Utility Allowances for Fun and Profit
Using "utility allowances" and "fun" in the same sentence is a bit of a stretch, but knowledgeable property owners can increase profitability through good management of utility costs. Affordable housing property owners have to continually find a balance between the revenues they can generate through rent and their tenants' utility costs. Most affordable properties are subject to a "gross rent" limit. The gross rent limit is the maximum combined amount tenants can pay each month in rent and utility expenses. High utility costs for the tenants means lower rent revenue for owners. Some progressive developers have started to take concrete steps to ensure they maximize the rent they can collect.
It is important to both property owners and tenants that utility allowances are accurate. For an owner, if the calculated utility allowance is too high, that means they aren't able to charge as much in rent. If it's calculated too low, they charge more rent, but they will be out of compliance and may have to refund tenants the excess they were paying. For tenants, it is essential that the allowances be accurate so they can be assured of having an affordable place to call home.
Since utility expenses will vary based on tenant behavior and occupancy, there are a number of ways that averages are calculated. The two most common ways are engineering based and consumption based.

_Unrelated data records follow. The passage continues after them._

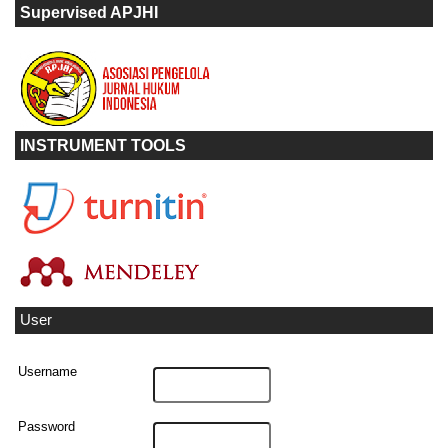
Supervised APJHI
INSTRUMENT TOOLS
User
Username
Password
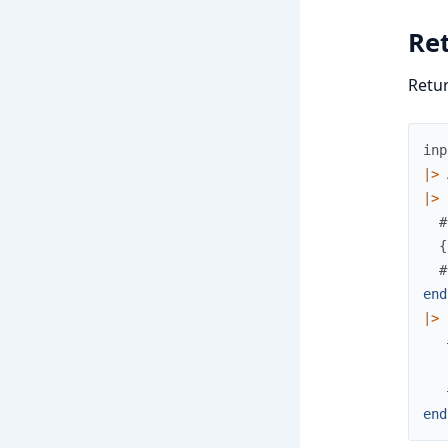
Re
Retur
inp
|>
|>
#
{
#
end
|>
end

Under this method, building characteristics and engineering calculations are utilized to create estimated usages for different end uses, such as heating, water heater, and cooking. No actual utility data needs to be collected from tenants, which can be a significant time-saver. Also, since the allowances are based on usage calculations instead of actual data, they do not need to be recalculated each year. However, since no real utility data is utilized, the calculations may turn out to be too high, resulting in the property charging lower rents than they could be, or the calculations could be too low, resulting in tenants paying more than they should each month.

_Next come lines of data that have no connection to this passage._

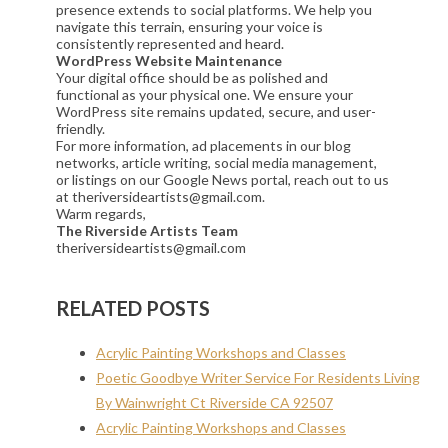
presence extends to social platforms. We help you
navigate this terrain, ensuring your voice is
consistently represented and heard.
WordPress Website Maintenance
Your digital office should be as polished and
functional as your physical one. We ensure your
WordPress site remains updated, secure, and user-
friendly.
For more information, ad placements in our blog
networks, article writing, social media management,
or listings on our Google News portal, reach out to us
at theriversideartists@gmail.com.
Warm regards,
The Riverside Artists Team
theriversideartists@gmail.com
RELATED POSTS
Acrylic Painting Workshops and Classes
Poetic Goodbye Writer Service For Residents Living
By Wainwright Ct Riverside CA 92507
Acrylic Painting Workshops and Classes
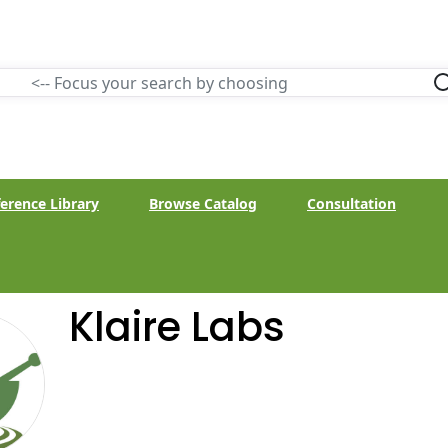
erence Library
Browse Catalog
Consultation
Klaire Labs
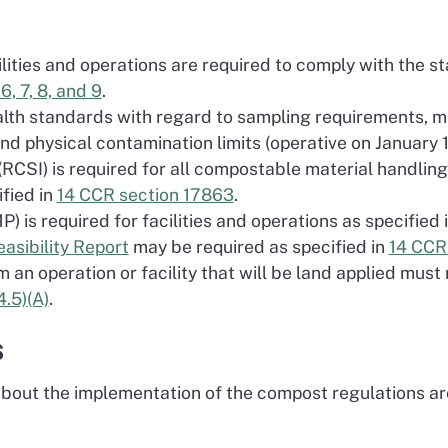
lities and operations are required to comply with the s
6, 7, 8, and 9
.
ealth standards with regard to sampling requirements,
nd physical contamination limits (operative on January 
(RCSI) is required for all compostable material handling 
ified in
14 CCR section 17863
.
) is required for facilities and operations as specified 
sibility Report
may be required as specified in
14 CCR 
an operation or facility that will be land applied must
.5)(A)
.
s
out the implementation of the compost regulations are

This method involves collecting utility consumption data, cleaning out bad data, and determining the typical consumption for each unit type. It is more labor intensive because data for the units must be collected from the local utility companies. However, this allows an accurate reflection of what tenants are spending on utilities. Property owners can then charge fair amounts that allow them to maximize the amount of rent they can collect while keeping the tenants' monthly expenses manageable.
Often affordable housing properties will go 10-15 years between major capital investments. For owners that want to maximize their revenue, planning for these investments is the time when it is critical to carefully consider energy efficiency measures. Higher levels of energy efficiency will keep utility expenses lower and more predictable between capital investments.
Some progressive affordable housing developers are beginning to take a more proactive approach to managing costs. They are doing this through two methods--tracking actual utility costs and setting consumption and cost goals. To set goals, they consider what they would like utility expenses to be until the next planned capital investment, estimate fuel escalation rates, and determine what the consumption should be to hit those targets. Having a consumption target allows them to plan measures that fit within their budget and allow them to reach their goal. It also encourages teams to pay more attention to details such as air sealing, duct sealing, and quality installation as these are inexpensive efforts with significant long term payback.
Once construction is done, monitoring the units' actual consumption provides an extra level of quality assurance to ensure that measures are working as planned. It also will satisfy utility allowance reporting requirements in most cases.